May 2, 1942 marks the first issue of The Southern Presbyterian Journal. Authors for that first issue included Dr. William Childs Robinson, Rev. E. Edwin Paulson, Rev. Robert F. Campbell, General Douglas MacArthur, Rev. Samuel McPheeters Glasgow, Rev. D.S. Gage and Rev. Daniel Iverson.

William Childs Robinson wrote the lead article, in which he set out four “banners” or defining principles of historic Presbyterianism, principles which had been formerly emulated among Southern Presbyterians. These four banners were loyalty to Christ as King, the Bible as the Word of God written, the Westminster Standards as an expression of sound doctrine, and lastly, the banner of the Great Commission. These were the values that the new magazine espoused as it sought to call the denomination back to faithfulness.

For forty-five years, the Journal faithfully proclaimed these values. In 1959, L. Nelson Bell stepped down as editor and was succeeded by Dr. G. Aiken Taylor. At that same time, the word Southern was dropped from the magazine’s name, reflecting Dr. Taylor’s wider focus on the breadth of conservative American Presbyterianism. And within a few more years, The Presbyterian Journal was increasingly involved in the events leading up to the formation of the Presbyterian Church in America, in December of 1973. The Presbyterian Journal continued on for another fourteen years, finally closing with the March 18, 1987 issue.

Click here to download a PDF file of that first issue of The Southern Presbyterian Journal.

Words to Live By: In the opening editorial of that issue, L. Nelson Bell wrote:

The civilization of which we are a part is perched precariously on the edge of an abyss.
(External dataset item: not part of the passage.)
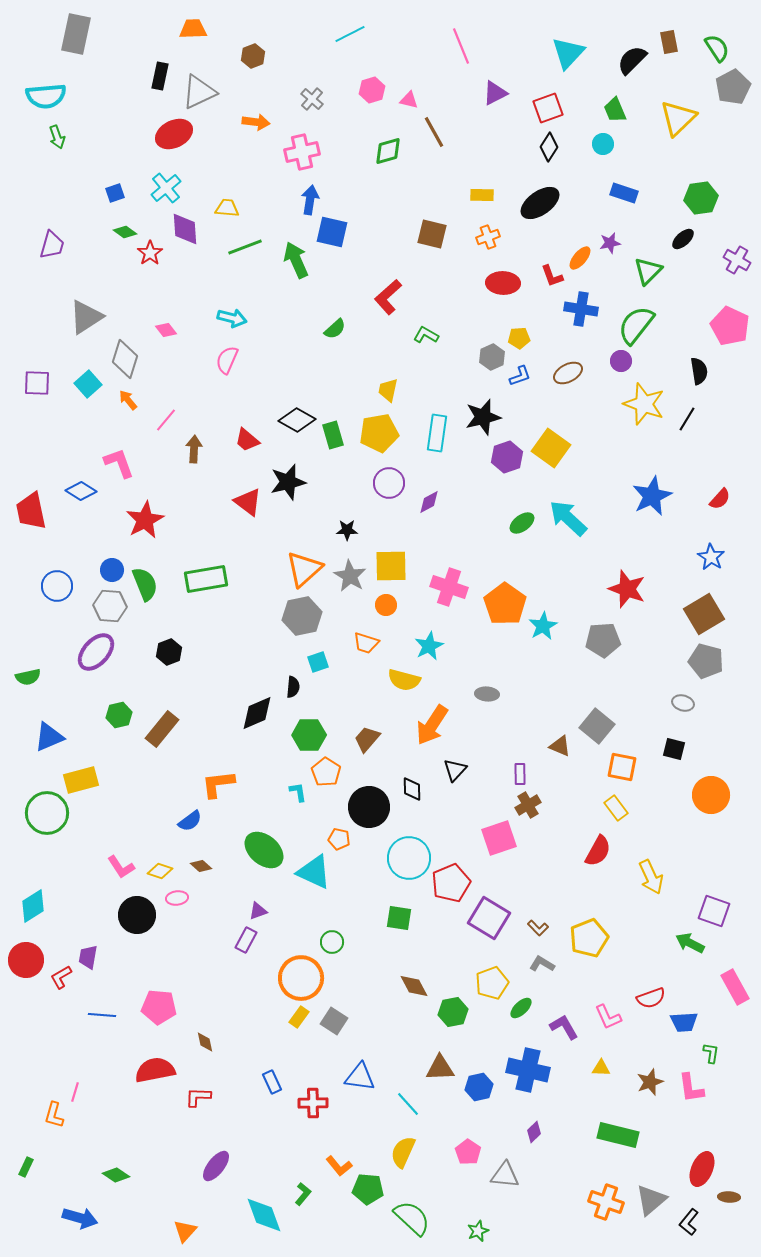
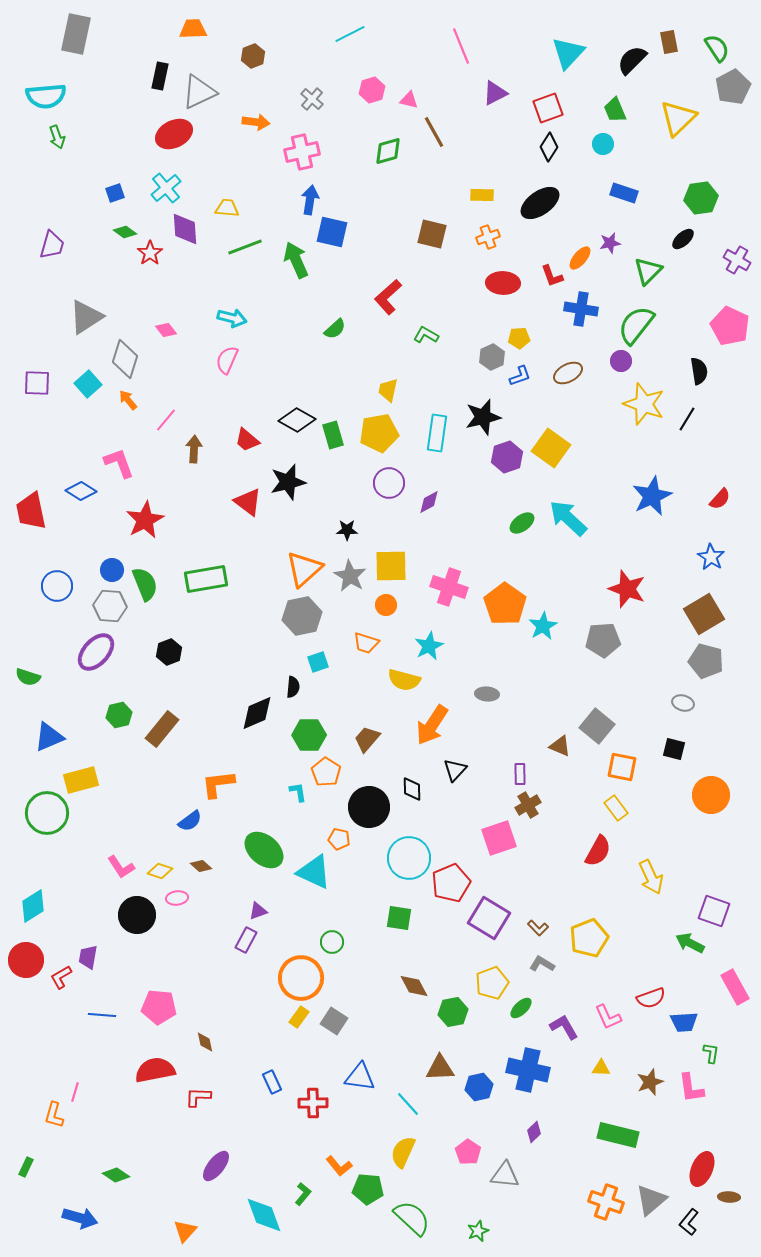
green semicircle at (28, 677): rotated 30 degrees clockwise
This is obvious to all, whether in or outside of the Church. The tragedy is that, in part, the Christian Church is to blame.
It is to blame in so far as it has left its God-given task of preaching the Gospel of salvation from sin through the Lord Jesus Christ.
It is to blame in so far as it has turned from faith in, and the preaching of, the Bible as truly and wholly the Word of God, condoning preaching and teaching calculated to question or destroy this precious faith.
It is to blame where it has substituted for the Gospel of redemption a programme of social reform.
It is to blame to the extent to which it has stepped out of its spiritual role, to meddle as the Church, in political and economic matters and affairs of State.
It is to blame where, as has so often been the case, the Gospel message has been diluted and made pleasant to the taste of unregenerate man; denying the fact of, and the heinousness of sin, and the certain doom of the unrepentant sinner.
But despite these failures of the Church, a return to a faithful ministry of the Truth can yet, by the power of the Holy Spirit, provide the spiritual and moral stamina which is essential for world stabilization. To this spiritual awakening and revival THE JOURNAL is dedicated.

Through the Scriptures: Psalms 64 – 66

Through the Standards:  Sanctification: Its nature, extent, and result

WSC 35 “What is sanctification?
A. Sanctification is the work of God’s free grace, whereby we are renewed, in the whole man after the image of God, and are enabled more and more to die unto sin, and live unto righteousness.”